We had a hard look at Expand Networks and Riverbed's (and Cisco WAAS)
and while the Expand Networks guys were really really helpful in
supporting our Proof of Concept, their boxes were by far the easiest of
the three to get up and running, and gave good results on what it did,
we felt the company didn't have the funding/future vision/R&D  compared
to Riverbed. We started looking at Expand after seeing their stall at a
trade show back in October 2009 where they were hyping up their ICA
acceleration abilities and their new mobile client for laptop users etc
which was in beta at the time. It's end of January 2011 and they've yet
to release this mobile client, with their website still saying
'Available 2010'.  This kinda started ringing alarm bells for us about
the company and where they're going. Gartner have dropped them from
their latest Magic Quadrant due to not meeting the revenues criteria?

 

Pricewise, Riverbed were more expensive, but, when we started playing
hardball with them (via a Riverbed Partner/reseller) we found they could
heavily discount the prices down to not a whole lot more then what
Expand Networks would do. Still wasn't the cheapest IT product we've
bought though!

 

Also factor in the Central Management Console prices in on your quotes,
it's another coupe of grand for the software but makes managing multiple
boxes a lot easier.

 

If you're trying to accelerate video and have thick clients at the
remote ends, you might see more of a benefit from upgrading up towards
XenApp 6.0 with its HDX support. You might be interested in watching a
session by Bernhard Tritsch at last year's TechEd Eurrope 2010 comparing
the response of the HDX protocol with RDP,RemoteFX,PCoIP etc by running
side by side video's over varying bandwidth and latency WAN links. Kinda
interesting:

 

RDP, RemoteFX, ICA/HDX, EOP and PCoIP - VDI Remoting Protocols Turned
Inside Out

http://www.msteched.com/2010/Europe/VIR401

 

 

Hope that lot helps!

 

Steve.

 

 

From: Kim Longenbaugh [mailto:[email protected]] 
Sent: 25 January 2011 21:15
To: NT System Admin Issues
Subject: RE: Riverbed Steelhead

 

Since your primary application at the remote sites is Citrix, look at
the Citrix WanScalers (or Branch repeaters).  They're much less
expensive than most of the other contenders, especially Riverbed, and
have the extra added benefit that no other optimizer can offer, true
Citrix ICA optimization.

 

We did evals of Riverbed, and while it worked great, it didn't
accelerate ICA directly, and it costs out the wazzu.

 

Also, if you're providing internet access through the user's Citrix
sessions, I don't understand why they'd see latency because of the wan
links between headquarters and remote site.  Same goes for streaming
video.  If your users are doing those things in their Citrix sessions,
the browsing and streaming are taking place at headquarters, and the
remote users are just seeing the results in their Citrix windows.

 

From: David Mazzaccaro [mailto:[email protected]] 
Sent: Tuesday, January 25, 2011 2:49 PM
To: NT System Admin Issues
Subject: Riverbed Steelhead

 

Hi all,

I am looking to optimize my WAN.

I have 8 locations that all come back to my main site (all locations are
being bumped up from fractional Ts to 1.5Mbps T1 circuits)

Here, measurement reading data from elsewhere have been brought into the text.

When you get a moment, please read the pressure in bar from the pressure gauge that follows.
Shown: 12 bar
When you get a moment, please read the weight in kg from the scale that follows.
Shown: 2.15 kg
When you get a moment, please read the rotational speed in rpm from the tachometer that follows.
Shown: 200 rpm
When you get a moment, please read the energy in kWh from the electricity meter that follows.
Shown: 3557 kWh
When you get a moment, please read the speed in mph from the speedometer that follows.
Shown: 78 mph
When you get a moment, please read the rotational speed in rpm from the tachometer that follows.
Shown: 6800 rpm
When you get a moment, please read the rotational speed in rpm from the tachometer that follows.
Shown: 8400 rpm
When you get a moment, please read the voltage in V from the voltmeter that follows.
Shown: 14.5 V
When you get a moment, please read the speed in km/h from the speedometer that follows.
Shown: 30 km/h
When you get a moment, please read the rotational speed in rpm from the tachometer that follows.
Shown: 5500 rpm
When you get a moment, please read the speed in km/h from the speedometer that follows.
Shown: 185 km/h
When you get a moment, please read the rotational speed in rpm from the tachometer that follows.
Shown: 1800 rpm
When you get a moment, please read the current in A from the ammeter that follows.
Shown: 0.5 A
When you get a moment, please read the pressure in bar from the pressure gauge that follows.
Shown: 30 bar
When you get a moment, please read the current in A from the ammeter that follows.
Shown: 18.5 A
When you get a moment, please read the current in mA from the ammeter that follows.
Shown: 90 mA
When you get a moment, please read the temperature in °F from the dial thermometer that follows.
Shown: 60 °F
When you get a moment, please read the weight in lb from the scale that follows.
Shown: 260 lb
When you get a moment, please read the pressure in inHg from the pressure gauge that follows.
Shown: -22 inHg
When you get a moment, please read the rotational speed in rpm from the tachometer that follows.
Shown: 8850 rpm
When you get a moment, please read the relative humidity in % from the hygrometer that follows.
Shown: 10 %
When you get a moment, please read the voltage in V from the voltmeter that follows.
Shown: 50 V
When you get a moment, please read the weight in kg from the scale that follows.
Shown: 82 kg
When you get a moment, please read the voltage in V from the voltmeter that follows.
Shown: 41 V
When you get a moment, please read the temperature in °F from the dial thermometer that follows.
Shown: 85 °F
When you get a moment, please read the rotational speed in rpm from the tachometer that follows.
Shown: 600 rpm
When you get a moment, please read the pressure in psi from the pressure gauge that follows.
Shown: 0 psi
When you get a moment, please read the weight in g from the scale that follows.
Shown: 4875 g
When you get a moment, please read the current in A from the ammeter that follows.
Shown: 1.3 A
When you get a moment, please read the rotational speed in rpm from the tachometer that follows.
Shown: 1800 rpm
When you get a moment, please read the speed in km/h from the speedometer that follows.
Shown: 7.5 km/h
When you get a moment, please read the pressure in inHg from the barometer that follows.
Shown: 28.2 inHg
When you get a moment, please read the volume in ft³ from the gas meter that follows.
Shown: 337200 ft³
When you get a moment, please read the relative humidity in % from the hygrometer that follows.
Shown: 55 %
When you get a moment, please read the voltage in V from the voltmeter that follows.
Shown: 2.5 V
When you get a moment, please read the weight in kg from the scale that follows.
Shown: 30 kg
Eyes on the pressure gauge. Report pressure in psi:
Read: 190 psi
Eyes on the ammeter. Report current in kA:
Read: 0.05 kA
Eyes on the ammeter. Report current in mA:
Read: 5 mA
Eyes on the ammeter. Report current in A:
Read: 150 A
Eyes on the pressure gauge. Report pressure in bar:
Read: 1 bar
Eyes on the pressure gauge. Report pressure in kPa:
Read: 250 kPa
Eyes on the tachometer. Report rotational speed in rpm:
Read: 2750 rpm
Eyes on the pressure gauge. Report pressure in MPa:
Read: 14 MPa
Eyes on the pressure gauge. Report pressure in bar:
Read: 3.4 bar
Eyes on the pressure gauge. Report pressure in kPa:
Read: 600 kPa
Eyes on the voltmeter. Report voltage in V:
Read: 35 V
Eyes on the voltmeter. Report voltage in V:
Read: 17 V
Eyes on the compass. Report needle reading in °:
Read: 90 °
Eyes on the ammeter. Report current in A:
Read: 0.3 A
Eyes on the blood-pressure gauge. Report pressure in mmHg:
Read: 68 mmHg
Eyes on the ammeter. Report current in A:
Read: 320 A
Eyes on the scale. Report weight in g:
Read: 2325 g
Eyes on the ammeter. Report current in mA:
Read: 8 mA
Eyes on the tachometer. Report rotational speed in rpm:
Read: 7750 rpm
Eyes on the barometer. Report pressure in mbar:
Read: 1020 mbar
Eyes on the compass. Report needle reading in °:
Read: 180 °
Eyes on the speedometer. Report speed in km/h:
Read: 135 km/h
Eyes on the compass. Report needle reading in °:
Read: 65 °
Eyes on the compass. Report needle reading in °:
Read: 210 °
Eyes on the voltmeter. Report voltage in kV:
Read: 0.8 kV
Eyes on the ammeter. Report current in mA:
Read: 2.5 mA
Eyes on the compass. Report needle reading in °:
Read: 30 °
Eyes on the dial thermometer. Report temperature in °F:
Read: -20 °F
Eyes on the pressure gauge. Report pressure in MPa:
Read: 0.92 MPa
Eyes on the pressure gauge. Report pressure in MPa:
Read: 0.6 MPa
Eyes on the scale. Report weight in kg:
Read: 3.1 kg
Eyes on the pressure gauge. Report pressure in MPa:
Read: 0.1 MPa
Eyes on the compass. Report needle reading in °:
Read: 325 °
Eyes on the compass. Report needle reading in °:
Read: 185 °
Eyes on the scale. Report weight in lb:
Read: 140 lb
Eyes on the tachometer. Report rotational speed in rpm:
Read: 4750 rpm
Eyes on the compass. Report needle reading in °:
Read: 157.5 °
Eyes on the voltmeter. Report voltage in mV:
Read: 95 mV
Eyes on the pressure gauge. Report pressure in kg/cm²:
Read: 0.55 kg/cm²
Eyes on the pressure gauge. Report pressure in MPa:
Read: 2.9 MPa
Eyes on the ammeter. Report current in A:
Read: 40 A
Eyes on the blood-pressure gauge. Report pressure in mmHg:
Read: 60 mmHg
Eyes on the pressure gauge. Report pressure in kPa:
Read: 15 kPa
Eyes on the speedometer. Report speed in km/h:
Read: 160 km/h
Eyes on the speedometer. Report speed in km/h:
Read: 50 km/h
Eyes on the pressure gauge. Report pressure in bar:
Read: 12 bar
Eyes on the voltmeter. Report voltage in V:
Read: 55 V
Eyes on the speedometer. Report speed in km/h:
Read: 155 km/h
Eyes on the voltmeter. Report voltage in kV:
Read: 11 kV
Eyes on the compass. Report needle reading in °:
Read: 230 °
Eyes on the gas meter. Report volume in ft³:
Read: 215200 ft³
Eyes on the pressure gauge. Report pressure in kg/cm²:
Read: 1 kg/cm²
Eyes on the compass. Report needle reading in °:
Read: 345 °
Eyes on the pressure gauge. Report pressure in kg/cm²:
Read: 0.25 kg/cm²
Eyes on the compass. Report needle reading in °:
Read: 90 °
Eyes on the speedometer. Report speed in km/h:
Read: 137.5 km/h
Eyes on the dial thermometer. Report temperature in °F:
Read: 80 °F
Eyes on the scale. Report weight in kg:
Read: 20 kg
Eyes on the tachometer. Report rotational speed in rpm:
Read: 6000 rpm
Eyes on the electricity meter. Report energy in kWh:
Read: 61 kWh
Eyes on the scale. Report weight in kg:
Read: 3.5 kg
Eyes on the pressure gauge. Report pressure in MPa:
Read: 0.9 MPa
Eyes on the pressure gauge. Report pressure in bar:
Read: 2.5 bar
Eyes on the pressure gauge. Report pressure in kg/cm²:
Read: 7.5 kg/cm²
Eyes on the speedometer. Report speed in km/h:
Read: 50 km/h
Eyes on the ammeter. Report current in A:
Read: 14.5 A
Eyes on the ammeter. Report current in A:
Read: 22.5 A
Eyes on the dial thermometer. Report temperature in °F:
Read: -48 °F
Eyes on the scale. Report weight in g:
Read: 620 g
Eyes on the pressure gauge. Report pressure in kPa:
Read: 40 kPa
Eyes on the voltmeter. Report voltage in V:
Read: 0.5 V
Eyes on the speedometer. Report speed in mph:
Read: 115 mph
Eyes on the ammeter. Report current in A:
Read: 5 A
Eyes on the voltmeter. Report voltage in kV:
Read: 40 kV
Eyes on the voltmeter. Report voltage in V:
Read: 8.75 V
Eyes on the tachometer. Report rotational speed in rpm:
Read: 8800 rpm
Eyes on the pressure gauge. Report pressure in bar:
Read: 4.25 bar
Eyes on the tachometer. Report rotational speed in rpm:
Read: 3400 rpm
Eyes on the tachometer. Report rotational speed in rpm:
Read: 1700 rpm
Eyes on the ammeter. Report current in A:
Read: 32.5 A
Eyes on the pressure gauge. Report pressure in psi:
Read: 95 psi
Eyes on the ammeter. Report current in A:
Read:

There are no servers or internet access at any remote sites, and all
applications are run on our Citrix 4.0 servers at the main site.

Even with full T1 lines and citrix, these remote sites suffer from
latency, especially internet browsing. 

I am wondering what is out there to help speed things up.

I stumbled on Riverbed's Steelhead product and am waiting for a call
back to discuss their offerings.

>From what little I've read, riverbed does a great job of reducing some
types of traffic, but I'm not sure what I can do about certain things
like streaming internet video.

Anyone have any experience w/ riverbed in this type of environment?